§ **Document excerpt**
(begin)
In one embodiment, the tool 34 and/or the surface processing unit 42 are configured to estimate various directional characteristics, such as an inclination, a change in inclination, an azimuth and a change in azimuth. For example, an inclination and an azimuth can be estimated based on well tool face (WTF) angle and dogleg severity (DLS) measurements.

DLS can be estimated from the total bending moment derived from two perpendicular bending moment measurements. DLS may be calculated using suitable models based on previous borehole measurements that describe the relationship between bending moment and DLS. The relationship between bending moment and DLS is predicted using, for example, a finite element model of the tool 34 that takes into account the influence of flexible tool elements and stabilizers in the direct vicinity of a measurement point. Such models take into account these influences so that differences in tool curvature, which are calculated based on BM measurements of the tool 34, and borehole curvature can be taken into account.

WTF angle may also be estimated based on perpendicular BM measurements. Various mathematical models derived from borehole measurements may be used to estimate WTF. In one embodiment, the WTF is estimated from a bending tool face (BTF) angle which can also be derived from two perpendicular bending moment measurements.

Referring to FIGS. 3A and 3B, a bending tool face angle BTF is shown with reference to gravity high side (the direction opposite the gravity vector). The BTF angle is defined as the angle between gravity high side and bending vectors (as illustrated, for example, in FIG. 3A). The BTF angle can assume values in the range of −180 degrees to +180 degrees, as shown in FIG. 3B. The BTF angle can be calculated whether the drill string 11 is operating in a rotary mode, where both the drill bit and the drill-string rotate, or in a sliding mode where only the bit rotates. For example, in the sliding mode, the BTF angle is calculated from the individual sensor measurements BM_y and BM_x as follows:
BTF=GTF+TF_offset−arctan(BMy/BMx),  (2)
(end)
§ **Written request 1**
According to the passage on drilling tool measurements, what range of values can the BTF angle take?
§ **Written request 2**
Output the listing as a JSON list of strings, one string per line, starting with its first line and going on through the line with "text_box Вариант 3 [460, 747, 786, 810]". Leave out blank lines.

§ **Supplied data**
(begin)
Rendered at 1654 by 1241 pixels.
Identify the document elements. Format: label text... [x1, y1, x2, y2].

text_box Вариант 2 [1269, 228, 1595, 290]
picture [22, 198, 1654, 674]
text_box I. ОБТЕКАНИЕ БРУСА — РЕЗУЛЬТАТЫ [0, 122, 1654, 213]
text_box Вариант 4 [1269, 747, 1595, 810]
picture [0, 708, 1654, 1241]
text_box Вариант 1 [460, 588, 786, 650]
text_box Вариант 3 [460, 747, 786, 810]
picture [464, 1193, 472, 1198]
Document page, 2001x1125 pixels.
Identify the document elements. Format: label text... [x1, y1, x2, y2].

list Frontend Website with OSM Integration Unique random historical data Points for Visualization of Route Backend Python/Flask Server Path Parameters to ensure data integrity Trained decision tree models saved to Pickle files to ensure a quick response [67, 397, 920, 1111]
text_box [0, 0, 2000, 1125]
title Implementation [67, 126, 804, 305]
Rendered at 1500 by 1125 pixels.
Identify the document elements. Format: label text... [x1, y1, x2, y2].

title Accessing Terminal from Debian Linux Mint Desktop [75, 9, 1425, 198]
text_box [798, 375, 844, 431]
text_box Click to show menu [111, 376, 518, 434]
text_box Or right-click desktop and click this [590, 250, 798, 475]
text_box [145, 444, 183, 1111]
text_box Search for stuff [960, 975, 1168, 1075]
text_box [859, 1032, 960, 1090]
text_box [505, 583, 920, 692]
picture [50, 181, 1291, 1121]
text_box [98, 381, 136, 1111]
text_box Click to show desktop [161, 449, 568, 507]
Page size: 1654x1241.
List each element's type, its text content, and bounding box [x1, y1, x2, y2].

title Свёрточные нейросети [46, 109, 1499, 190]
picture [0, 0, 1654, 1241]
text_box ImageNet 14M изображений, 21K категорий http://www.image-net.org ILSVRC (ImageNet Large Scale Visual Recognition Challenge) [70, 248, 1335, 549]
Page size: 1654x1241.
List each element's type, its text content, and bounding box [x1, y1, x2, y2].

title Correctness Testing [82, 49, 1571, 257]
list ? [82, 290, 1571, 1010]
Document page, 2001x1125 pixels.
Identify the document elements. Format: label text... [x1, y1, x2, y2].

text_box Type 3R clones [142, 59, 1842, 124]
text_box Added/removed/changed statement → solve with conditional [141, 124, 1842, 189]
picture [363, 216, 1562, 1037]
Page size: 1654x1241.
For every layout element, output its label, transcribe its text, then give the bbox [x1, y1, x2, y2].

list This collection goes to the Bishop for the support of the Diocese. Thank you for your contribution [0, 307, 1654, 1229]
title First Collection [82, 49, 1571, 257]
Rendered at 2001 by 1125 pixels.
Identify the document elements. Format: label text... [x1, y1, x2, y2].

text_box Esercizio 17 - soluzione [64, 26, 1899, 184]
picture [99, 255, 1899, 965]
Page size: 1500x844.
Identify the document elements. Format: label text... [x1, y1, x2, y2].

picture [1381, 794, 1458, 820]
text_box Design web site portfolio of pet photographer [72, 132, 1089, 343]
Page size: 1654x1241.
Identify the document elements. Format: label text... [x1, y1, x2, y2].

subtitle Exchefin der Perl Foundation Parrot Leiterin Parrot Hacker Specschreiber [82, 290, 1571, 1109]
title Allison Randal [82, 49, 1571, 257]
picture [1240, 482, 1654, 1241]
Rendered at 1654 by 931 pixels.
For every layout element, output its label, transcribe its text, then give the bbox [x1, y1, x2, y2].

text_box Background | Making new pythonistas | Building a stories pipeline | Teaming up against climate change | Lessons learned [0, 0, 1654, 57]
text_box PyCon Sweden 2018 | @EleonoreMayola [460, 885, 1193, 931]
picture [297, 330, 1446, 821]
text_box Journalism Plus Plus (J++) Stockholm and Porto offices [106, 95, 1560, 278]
(end)
§ **Worked solution 1**
The BTF angle can range from −180 degrees to +180 degrees.

§ **Worked solution 2**
[
  "Rendered at 1654 by 1241 pixels.",
  "Identify the document elements. Format: label text... [x1, y1, x2, y2].",
  "text_box Вариант 2 [1269, 228, 1595, 290]",
  "picture [22, 198, 1654, 674]",
  "text_box I. ОБТЕКАНИЕ БРУСА — РЕЗУЛЬТАТЫ [0, 122, 1654, 213]",
  "text_box Вариант 4 [1269, 747, 1595, 810]",
  "picture [0, 708, 1654, 1241]",
  "text_box Вариант 1 [460, 588, 786, 650]",
  "text_box Вариант 3 [460, 747, 786, 810]"
]